Maricela Contreras Julián (born 15 June 1961) is a Mexican politician who has been affiliated with both the Party of the Democratic Revolution (PRD) and the National Regeneration Movement (Morena). She represented the fourth electoral region as a plurinominal deputy in the 63rd session of Congress (2015–2018).

==Life==
Contreras got her start as a finance secretary for communist and socialist parties. At the age of 18, in 1979, she became the finance secretary of the Communist Party of Mexico; when it merged into the Unified Socialist Party of Mexico in 1981, she became its finance secretary, and she also was a founding member of the Mexican Socialist Party in 1986. In 1994, she graduated from the UNAM with a degree in philosophy and letters and served as a research assistant at the Mexican Human Rights Academy and the Mexican branch of the Latin American Faculty of Social Sciences (FLACSO).
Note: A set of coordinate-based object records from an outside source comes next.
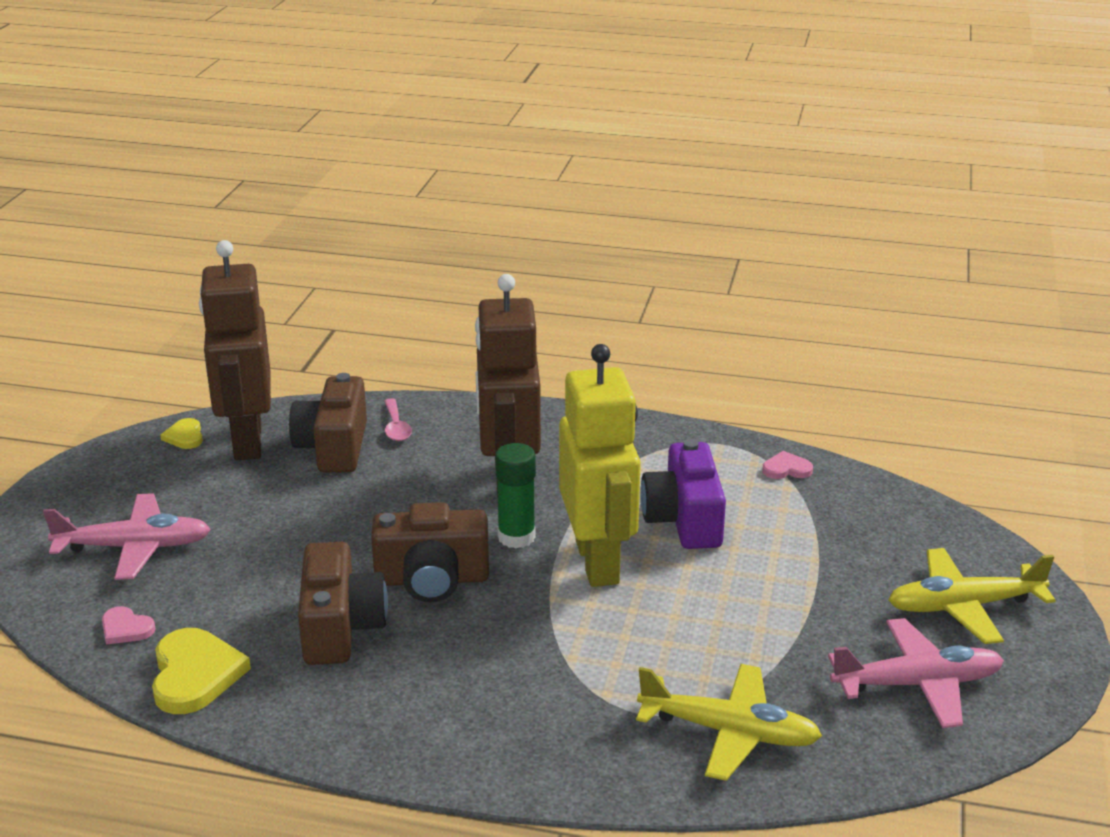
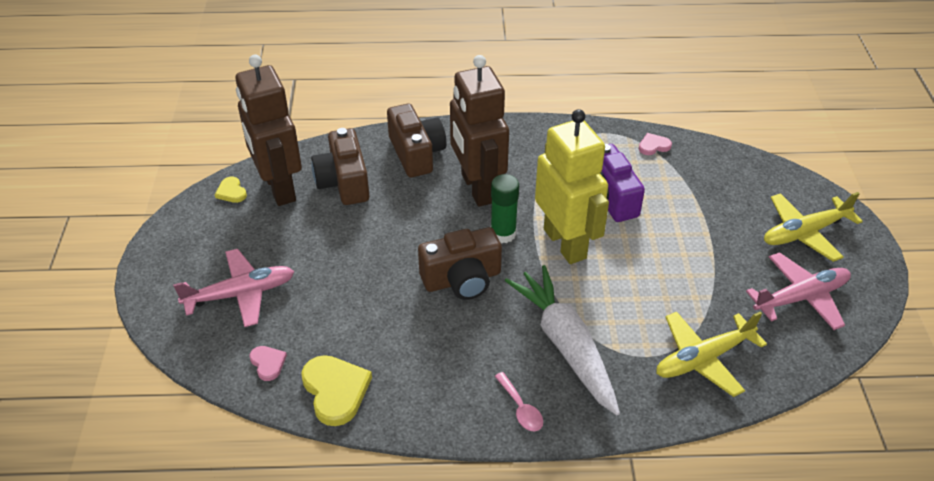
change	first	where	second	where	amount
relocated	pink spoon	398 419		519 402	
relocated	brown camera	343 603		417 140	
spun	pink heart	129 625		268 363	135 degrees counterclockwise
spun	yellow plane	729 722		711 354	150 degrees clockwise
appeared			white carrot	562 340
In addition to being an alternate local deputy to the first legislature of the Legislative Assembly of the Federal District (ALDF) from 1994 to 1997, Contreras served as the secretary general of the delegation-level PRD in Tlalpan, also running its distance education center. In 1998, she became the women's secretary for the PRD in the Federal District; during her two years in that position, she also ran a home for abused women and vulnerable children in Tlalpan, worked for the Integral Women's Support Center, and represented the PRD on the State Electoral Commission of the Federal District.

In 2000, Contreras was tapped to direct the coordinating board of the System of Integral Women's Support Centers in the Federal District, within the Instituto Nacional de las Mujeres (Mexico) (INMUJERES), as well as to represent the DF government on the Tlalpan Coordinating Board of Public Security and Pursuit of Justice. From 2002 to 2003, she worked for INMUJERES as a coordinator and planner for the Federal District.

===Legislative career===
In 2003, Contreras served as a legislator for the first time, representing the local 37th district in the 3rd session of the ALDF, where she presided over the Gender and Equity Commission. Three years later, she was elected from the Fifth Federal Electoral District of the Federal District to her first term in the federal Chamber of Deputies for the 60th Congress, where she presided over its Gender and Equity Commission and sat on those for Government, Health, and the Center for Gender Equity Studies. In 2009, she returned to the ALDF for its 5th session after again being elected from the 37th local district, presiding over the Health and Social Assistance Commission and sitting on those dealing with Budget and Public Accounts, Human Rights, Equity and Gender, and Culture.

In 2012, voters in Tlalpan elected Contreras as their delegational chief — the highest position in the Tlalpan government. She left the post in April 2015 in order to focus on her election as a proportional representation deputy and was temporarily replaced by Héctor Hugo Hernández, a former federal deputy who had tried to secure the PRD nomination to run for the position but failed to do so.

In 2015, Contreras returned to the Chamber of Deputies as a proportional representation deputy from the fourth region. In May 2016, she became the president of the Special Commission on Gender Crimes; she also sits on those for Tourism, Oversight of the Superior Auditor of the Federation, Center for Gender Equity Studies, and Human Rights. She switched allegiance from the PRD to the National Regeneration Movement (Morena) on 4 September 2017.

Contreras was generally considered as being part of the National Democratic Left (IDN) faction of the PRD.